If you have chosen to go to mediation you have already taken a significant step towards being able to get the most from it. There are a number of things to consider in order to prepare for mediation and to think about whilst you are engaged in the process.
Before you start – getting your attitude right
Perhaps the single most important thing to consider when the enter mediation is your attitude towards it. Mediation is an opportunity to listen, and to be listened to; to hopefully understand the other person’s perspective and feelings and to communicate your own in order to find solutions to difficulties.
What mediation most definitely is NOT is:
• a refereed argument
• an opportunity to blame, accuse and criticize
It may seem a tall order when emotions are running high, but the mediator will be there to help you stay focused on the nature and purpose of the session(s). If you approach meditation with the right attitude you are a good way to being able to make the best of it.

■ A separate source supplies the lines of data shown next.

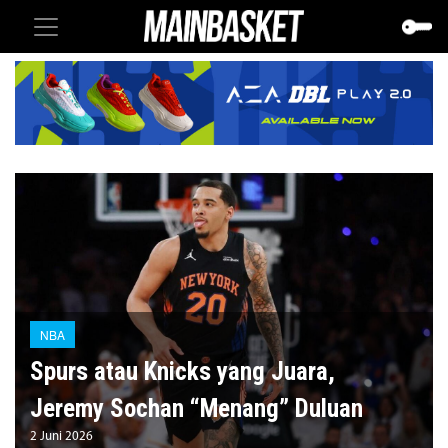
NBA
Spurs atau Knicks yang Juara,
Jeremy Sochan “Menang” Duluan
2 Juni 2026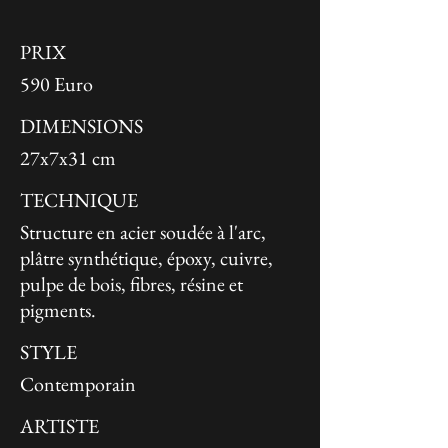
PRIX
590 Euro
DIMENSIONS
27x7x31 cm
TECHNIQUE
Structure en acier soudée à l'arc,
plâtre synthétique, époxy, cuivre,
pulpe de bois, fibres, résine et
pigments.
STYLE
Contemporain
ARTISTE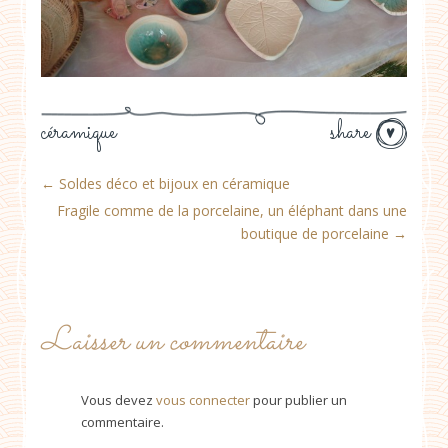
céramique
share
←
Soldes déco et bijoux en céramique
Fragile comme de la porcelaine, un éléphant dans une
boutique de porcelaine
→
Laisser un commentaire
Vous devez
vous connecter
pour publier un
commentaire.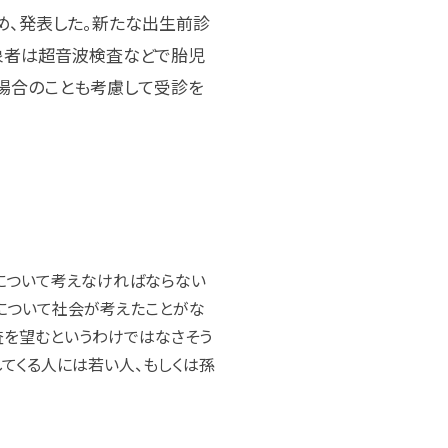
め、発表した。新たな出生前診
象者は超音波検査などで胎児
場合のことも考慮して受診を
について考えなければならない
について社会が考えたことがな
査を望むというわけではなさそう
てくる人には若い人、もしくは孫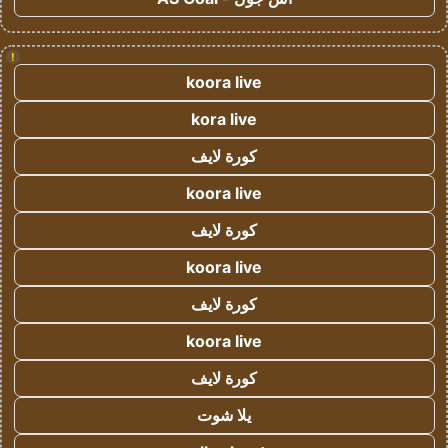
!
koora live
kora live
كورة لايف
koora live
كورة لايف
koora live
كورة لايف
koora live
كورة لايف
يلا شوت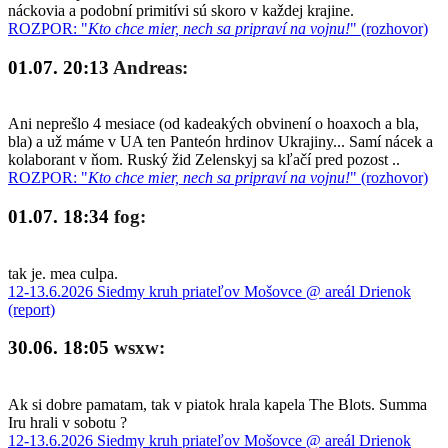
náckovia a podobní primitívi sú skoro v každej krajine.
ROZPOR: "
Kto chce mier, nech sa pripraví na vojnu!
" (rozhovor)
01.07. 20:13
Andreas:
Ani neprešlo 4 mesiace (od kadeakých obvinení o hoaxoch a bla,
bla) a už máme v UA ten Panteón hrdinov Ukrajiny... Samí nácek a
kolaborant v ňom. Ruský žid Zelenskyj sa kľačí pred pozost ..
ROZPOR: "
Kto chce mier, nech sa pripraví na vojnu!
" (rozhovor)
01.07. 18:34
fog:
tak je. mea culpa.
12-13.6.2026 Siedmy kruh priateľov Mošovce @ areál Drienok
(report)
30.06. 18:05
wsxw:
Ak si dobre pamatam, tak v piatok hrala kapela The Blots. Summa
Iru hrali v sobotu ?
12-13.6.2026 Siedmy kruh priateľov Mošovce @ areál Drienok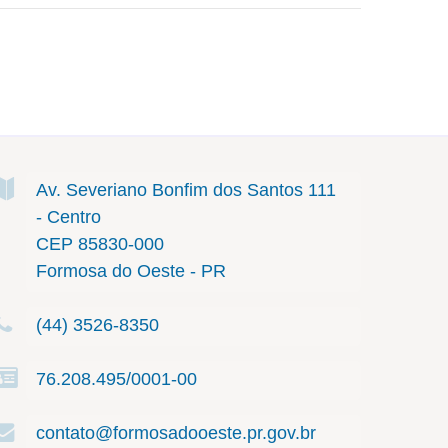
Av. Severiano Bonfim dos Santos
111
- Centro
CEP 85830-000
Formosa do Oeste - PR
(44) 3526-8350
76.208.495/0001-00
contato@formosadooeste.pr.gov.br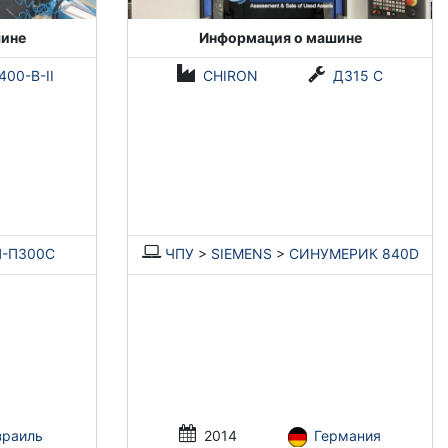
ине
Информация о машине
400-В-II
CHIRON
ДЗ15 С
-П300С
ЧПУ
>
SIEMENS
>
СИНУМЕРИК 840D
зраиль
2014
Германия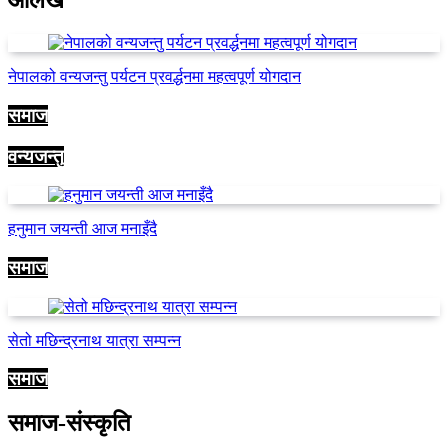
आलेख
नेपालको वन्यजन्तु पर्यटन प्रवर्द्धनमा महत्वपूर्ण योगदान
समाज
वन्यजन्तु
हनुमान जयन्ती आज मनाइँदै
समाज
सेतो मछिन्द्रनाथ यात्रा सम्पन्न
समाज
समाज-संस्कृति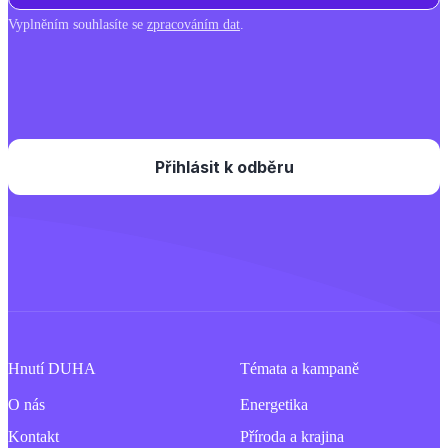
Vyplněním souhlasíte se
zpracováním dat
.
Hnutí DUHA
Témata a kampaně
O nás
Energetika
Kontakt
Příroda a krajina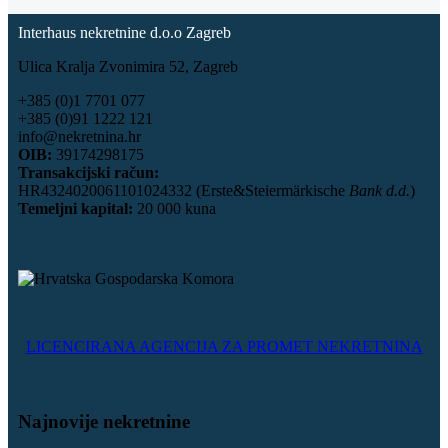
Interhaus nekretnine d.o.o Zagreb
Ulica Kralja Zvonimira 52, Zagreb
+385 (0)1 7701 077
+385 (0)91 1222 121
info@nekretnina.hr
OIB:
39174298175
Transakcijski račun:
HR4324020061101024332 (Erste&Steiermärkische
Bank d.d.
)
Temeljni kapital:
20 000 kuna
LICENCIRANA AGENCIJA ZA PROMET NEKRETNINA
Najnovije nekretnine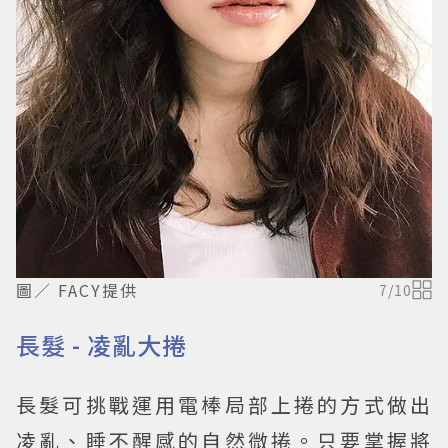
圖／ FACY提供
7
/
10
長髮 - 凌亂大捲
長髮可挑戰運用電棒局部上捲的方式做出
凌亂、睡不醒感的自然微捲。只要掌握將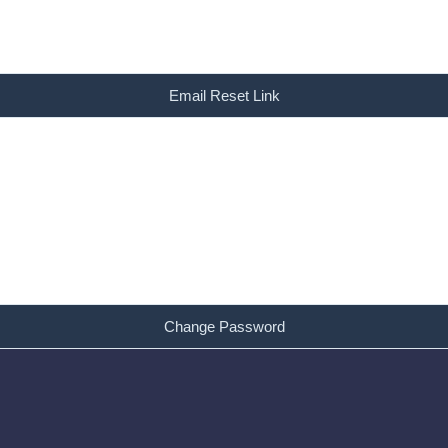
Email Reset Link
Change Password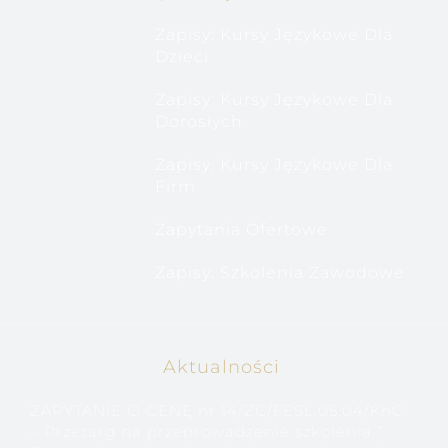
Zapisy: Kursy Językowe Dla
Dzieci
Zapisy: Kursy Językowe Dla
Dorosłych
Zapisy: Kursy Językowe Dla
Firm
Zapytania Ofertowe
Zapisy: Szkolenia Zawodowe
Aktualności
ZAPYTANIE O CENĘ nr 14/ZC/FESL.05.04/KnC
– Przetarg na przeprowadzenie szkolenia ”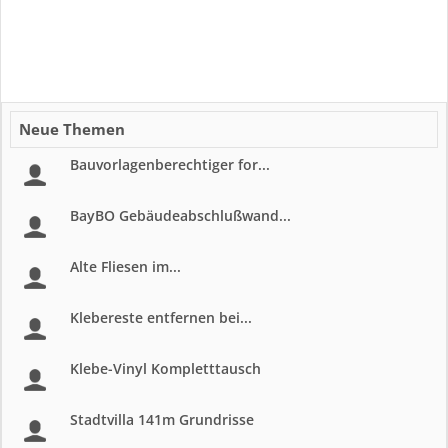
Neue Themen
Bauvorlagenberechtiger for...
BayBO Gebäudeabschlußwand...
Alte Fliesen im...
Klebereste entfernen bei...
Klebe-Vinyl Kompletttausch
Stadtvilla 141m Grundrisse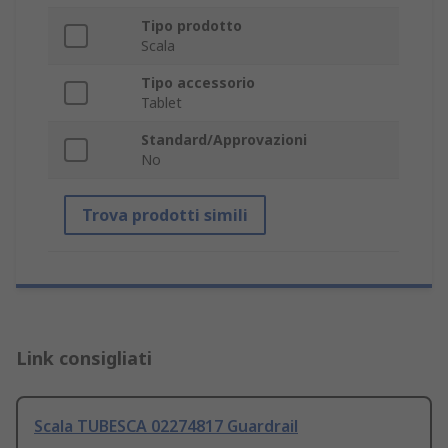
Tipo prodotto
Scala
Tipo accessorio
Tablet
Standard/Approvazioni
No
Trova prodotti simili
Link consigliati
Scala TUBESCA 02274817 Guardrail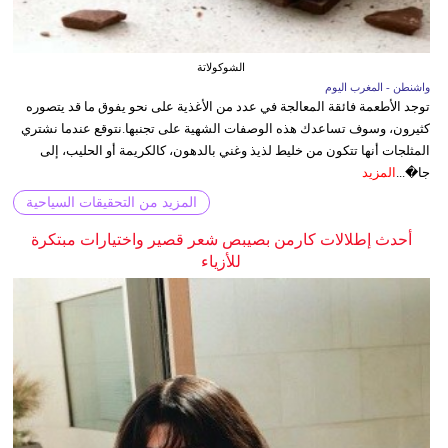
الشوكولاتة
واشنطن - المغرب اليوم
توجد الأطعمة فائقة المعالجة في عدد من الأغذية على نحو يفوق ما قد يتصوره
كثيرون، وسوف تساعدك هذه الوصفات الشهية على تجنبها.نتوقع عندما نشتري
المثلجات أنها تتكون من خليط لذيذ وغني بالدهون، كالكريمة أو الحليب، إلى
جا�...
المزيد
المزيد من التحقيقات السياحية
أحدث إطلالات كارمن بصيبص شعر قصير واختيارات مبتكرة
للأزياء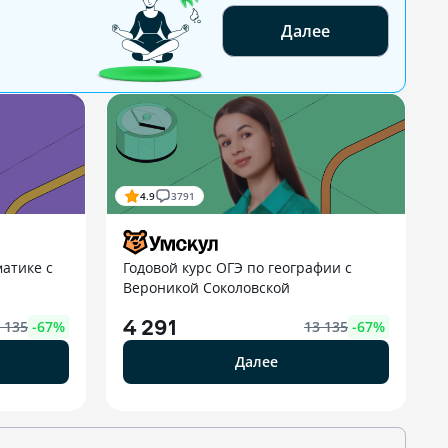
Далее
4.9
3791
атике с
Годовой курс ОГЭ по географии с
Вероникой Соколовской
4 291
 135
-
67
%
13 135
-
67
%
Далее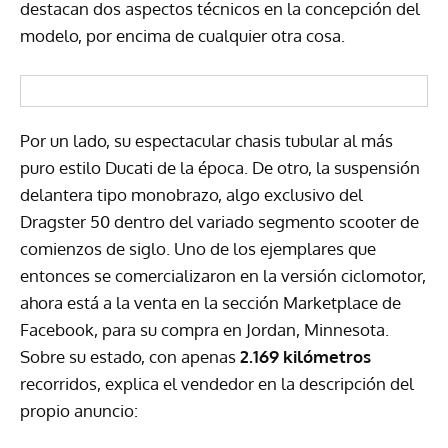
destacan dos aspectos técnicos en la concepción del
modelo, por encima de cualquier otra cosa.
Por un lado, su espectacular chasis tubular al más
puro estilo Ducati de la época. De otro, la suspensión
delantera tipo monobrazo, algo exclusivo del
Dragster 50 dentro del variado segmento scooter de
comienzos de siglo. Uno de los ejemplares que
entonces se comercializaron en la versión ciclomotor,
ahora está a la venta en la sección Marketplace de
Facebook, para su compra en Jordan, Minnesota.
Sobre su estado, con apenas
2.169 kilómetros
recorridos, explica el vendedor en la descripción del
propio anuncio: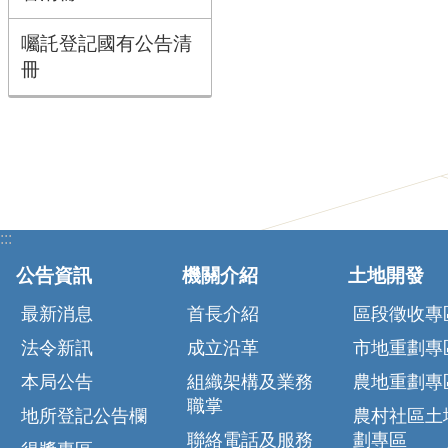
囑託登記國有公告清
冊
:::
公告資訊
機關介紹
土地開發
最新消息
首長介紹
區段徵收專
法令新訊
成立沿革
市地重劃專
本局公告
組織架構及業務
農地重劃專
職掌
地所登記公告欄
農村社區土
聯絡電話及服務
劃專區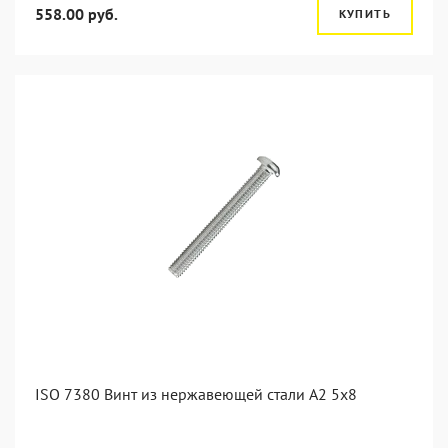
558.00 руб.
КУПИТЬ
ISO 7380 Винт из нержавеющей стали А2 5х8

It would be hard to list all of the things that might help when you think about and are engaged in the process of mediation, but some things are worth thinking about; rather than a list of. To find out more click here!
“Do’s and don’ts” here are some positives to focus on that may help:
Understanding – mediation is about understanding and being understood. In this way two people may find solutions to some of their difficulties;
Focus – work at maintaining a focus on what really matters. If there are children involved then make them the focus – what are the best outcomes for them?
Listen – This is key; you will want to have your say and feel you have been
listened to, and so will the other person; work at showing you are really listening;
Respect – Another major factor of mediation is respect. Respect the other’s feelings, attitudes and right to their opinion – hopefully it will result in the same level of respect being afforded to you;
Tact – There are ways to say difficult things that can avoid confrontation and upset; be tactful in what you say and communicate; own what you say and respect the other’s reactions to it;
Flexibility – Another word to use here would be creativity: the best outcome of mediation is that two people are able to resolve some, if not all, of their differences and find ways through them; this requires creative thinking and flexibility together with keeping an open mind;
Negotiation – Being able to negotiate and make compromises can go a long way towards a solution; be prepared to negotiate, compromise and respect the other person’s views and needs;
Homework – Good preparation for mediation will help. Gather your thoughts and identify important issues and facts. Avoid getting angry and listing negative things you wish to say in a session – they will not help;
Stay positive – Mediation is an opportunity to make things better and find solutions that work for everyone. Remain focussed on this and approach mediation with that thinking;
There’s a lot to think about. The most important thing to remember is that by agreeing to enter mediation you have already taken a very positive step. Build upon it and give it a chance to work.